From Paul Kane, Amy Goldstein and Peter Wallsten at Washington Post Politics: “Even as some Republican strategists acknowledged that Medicare had played a role in the New York defeat, they said they intend to double down on their sales pitch. Grover Norquist, president of the conservative Americans for Tax Reform, said his group plans to distribute to 150,000 activists nationwide five-minute videos of Ryan describing his proposal.
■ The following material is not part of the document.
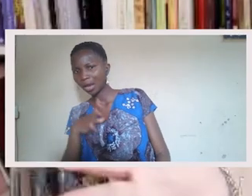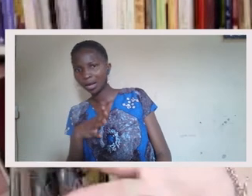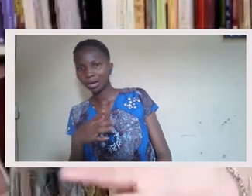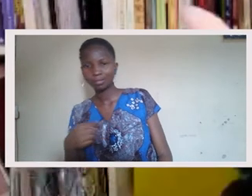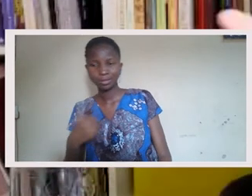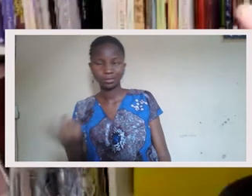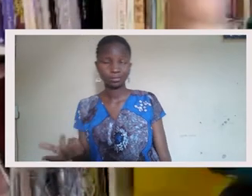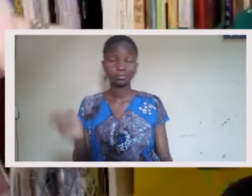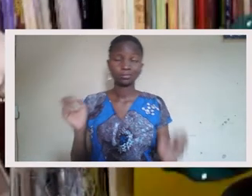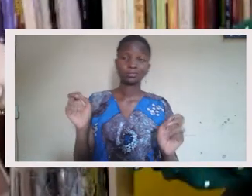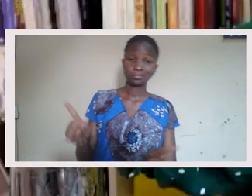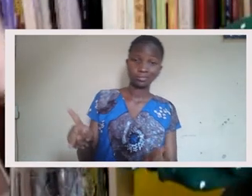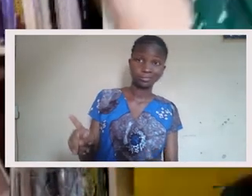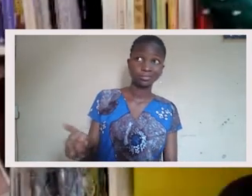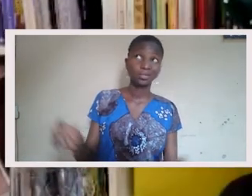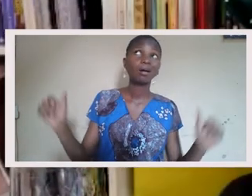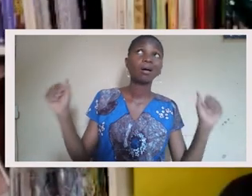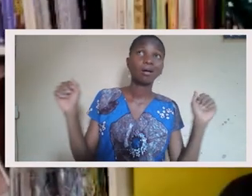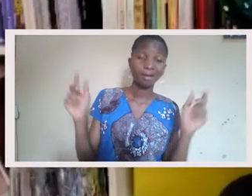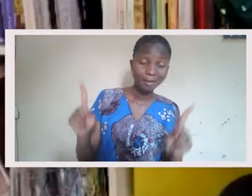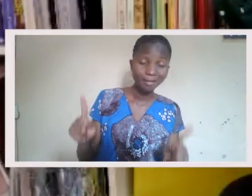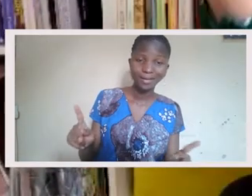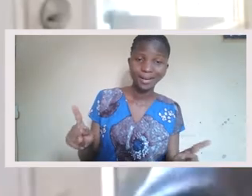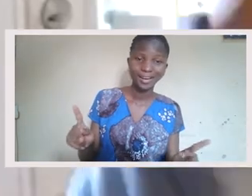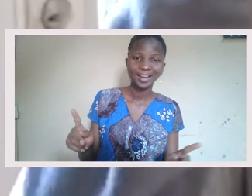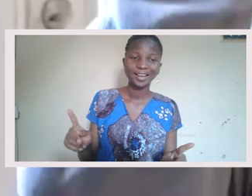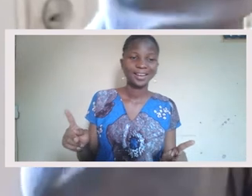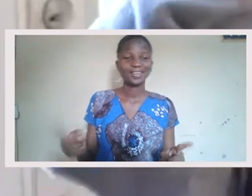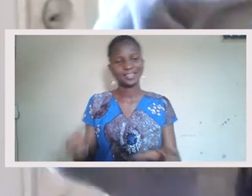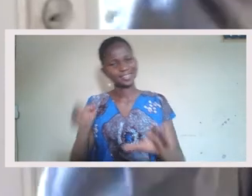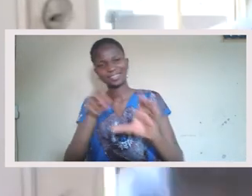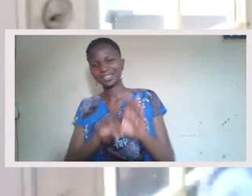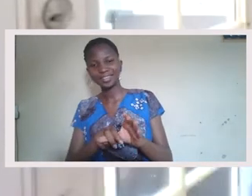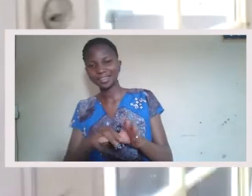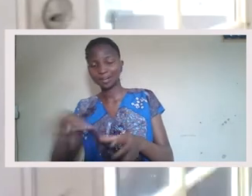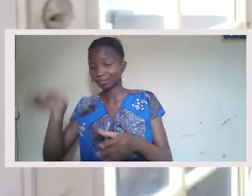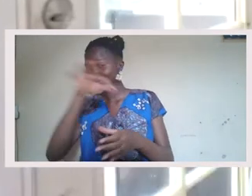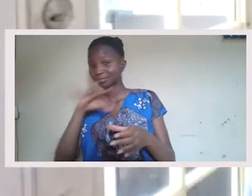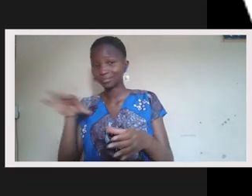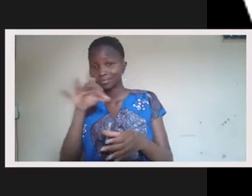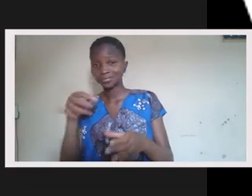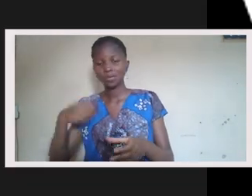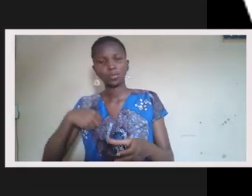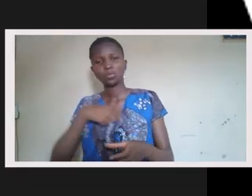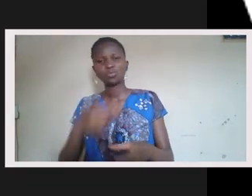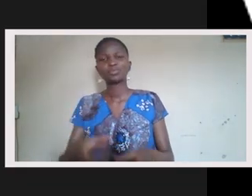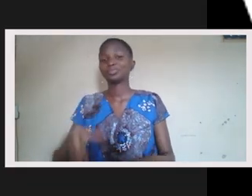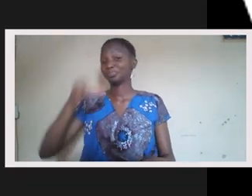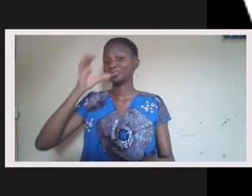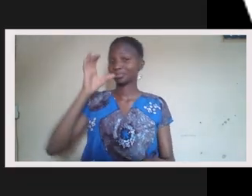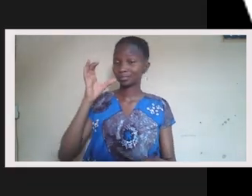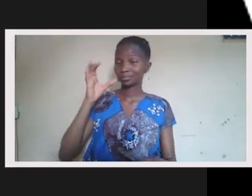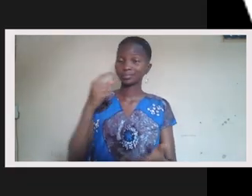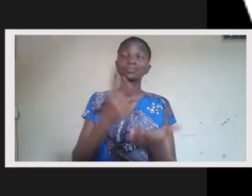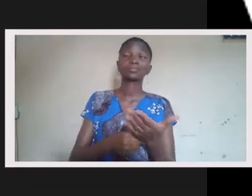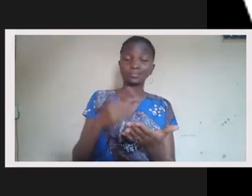right. Get some coffee. Get some coffee. Turn up a chair. We got to have a conversation. Yeah. Let's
Norquist said he is also exploring a campaign training seminar to teach grass-roots operatives how to better defend what he calls the doctrine of the modern-day GOP. ‘The best defense is clarity,’ Norquist said. ‘The challenge will be to teach each of our activists to deliver Ryan’s speech.’”

Jennifer Rubin writes in Washington Post Opinions: “The worst approach to bipartisan debt reduction efforts: holler at Republicans for refusing to raise taxes. Alan Simpson becomes unhinged asking in reference to Grover Norquist, ‘What kind of a nut is this guy?’ Actually, Norquist sounds pretty sane: ‘I suppose that the former senator can have fun calling me names if he wants, but his argument is with the Republican caucus in the House and the Senate and with the majority of the American people, who see this as a spending problem. And the only way to solve the spending problem is to spend less.’”

POLITICO Playbook’s FIRST LOOK — Business Week: “‘The Enforcer: For decades, Grover Norquist has locked in lawmakers to oppose new taxes. The deficit debate is his greatest triumph – and biggest test,’ by Drake Bennett: ‘For decades he’s worked Congress and cable news studios to promote his single issue, promoting those who sign his pledge and punishing those who even consider breaking it.’ ‘He’s a little bit like the old Roman emperor, turning the thumbs up and thumbs down,’ says Bruce Bartlett… ‘A single unelected actor with a single issue, he holds immense power over the Republican Party’s fiscal platform, and, through it, the national policy debate.’ ‘I don’t know of anyone outside of government who has had this kind of influence on politics before,’ writes Columbia University historian Alan Brinkley.’”

Erik Wasson from The Hill: “Over the last several months, the so-called Gang of Six senators attempted to put the commission plan into legislation, but that effort imploded last week. ‘I understand the Democrats are desperate to try to get the Republicans to violate their pledge so that they can get to the important business of raising taxes rather than cutting spending,’ [Norquist] said.”